Instilling good financial habits into children is a great gift

I was thinking of how the nation is already getting into the spirit of the holiday season and I began to ponder what sort of gifts I would like to distribute to my family and friends this year.

I was thinking of how the nation is already getting into the spirit of the holiday season and I began to ponder what sort of gifts I would like to distribute to my family and friends this year.

Then, as is so often the case, I indulged in a fascinating journey, happily continuing along many paths of fantasy, all associated with enjoying the sort of generosity only made possible while permitted to use Bill Gates' credit card for a day or two.

After all, when we arrive at the end of an exceptionally busy year like 2007, I believe we are entitled to indulge in this sort of pleasure.

Then, to bring back a sense of equilibrium, I began to think of the sort of gifts one can give when little or no money is available.

I even surprised myself when I considered the huge importance of some of these. Come to think of it, they are priceless gifts and certainly far more valuable, and durable, than any could buy with Gates' card.

Holidays are primarily the gift that enables us to devote all our attention to our spouse and children. The appreciation of this got me thinking about our children and grandchildren.

I asked myself what sort of advice I would impart to those who want to give something valuable to their children, but not necessarily expensive.

The answers were interesting. It is clearly far easier to buy an expensive gift for someone than it is to give her something valuable that costs nothing. The expensive shelves are full, but the other shelf requires much soul-searching.

I thought long and hard about how one might tackle what is arguably the most important ingredient, financial responsibility. How does one instil this in children's minds in the materially-oriented and worldly society of today?

I could never cover the subject adequately enough. We all know what bad habits have done to people's financial status.

As parents and grandparents, how seriously do we take the responsibility of teaching our little folks good financial habits? Is it foremost in our minds that they need to be nurtured to appreciate the real value of money?

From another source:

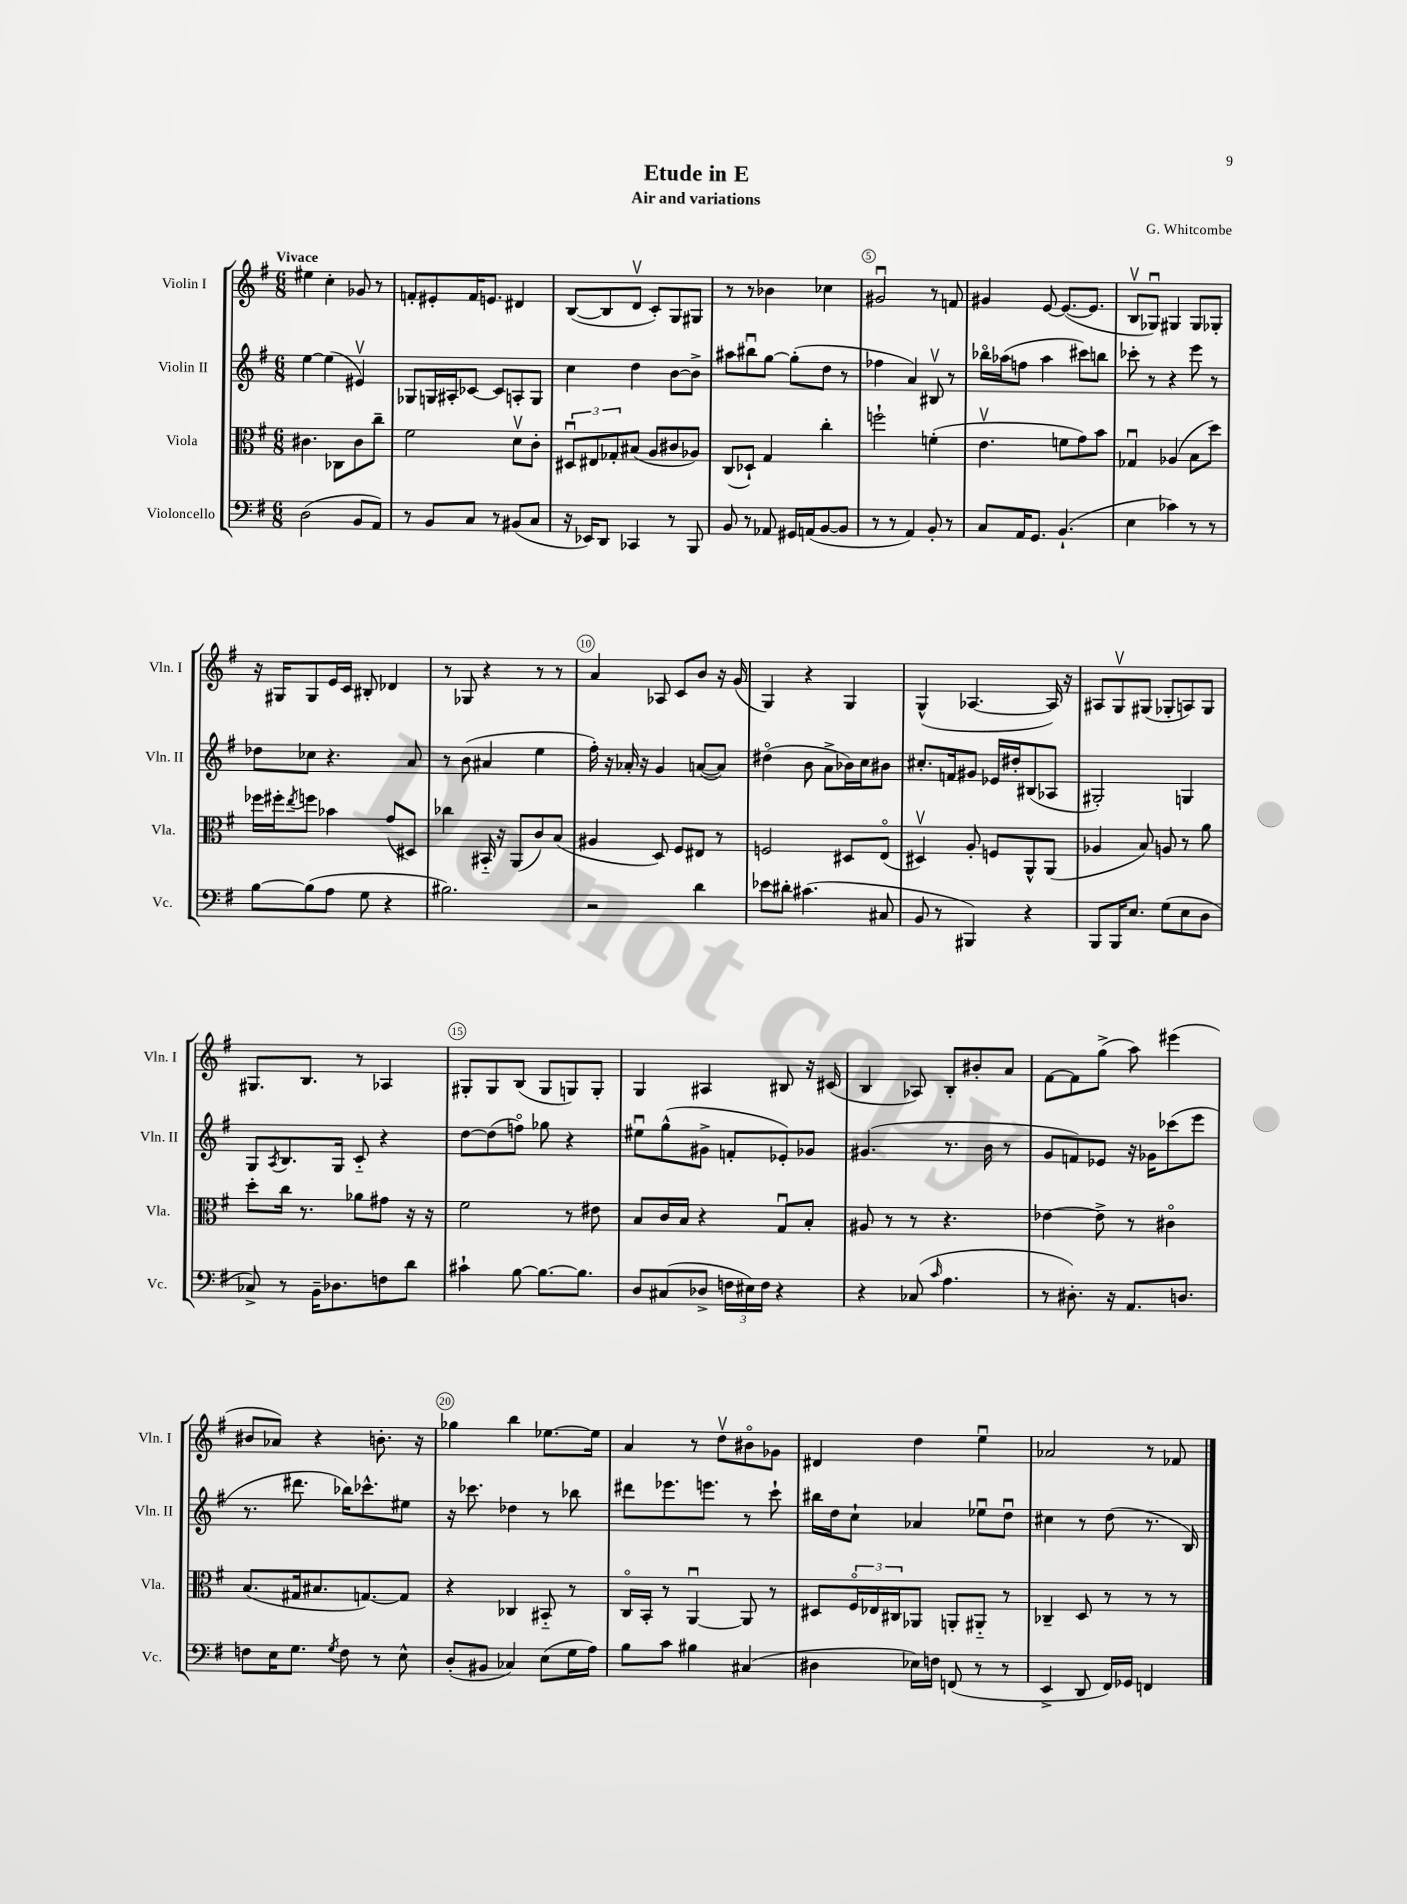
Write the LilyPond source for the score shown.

It should be: it is one of the greatest gifts we could ever leave them.

But how? Well, start very early with real-life experiences such as an allocation of weekly pocket money, along with enjoyable games to teach young children how to budget efficiently or to check their small change after a purchase.

You mighty even impose small "fines" when they lose something like a towel at school. There are many useful training aids we can use to grow excellent life-support roots, the sort that will cause our young people to develop into upright and responsible, successful citizens.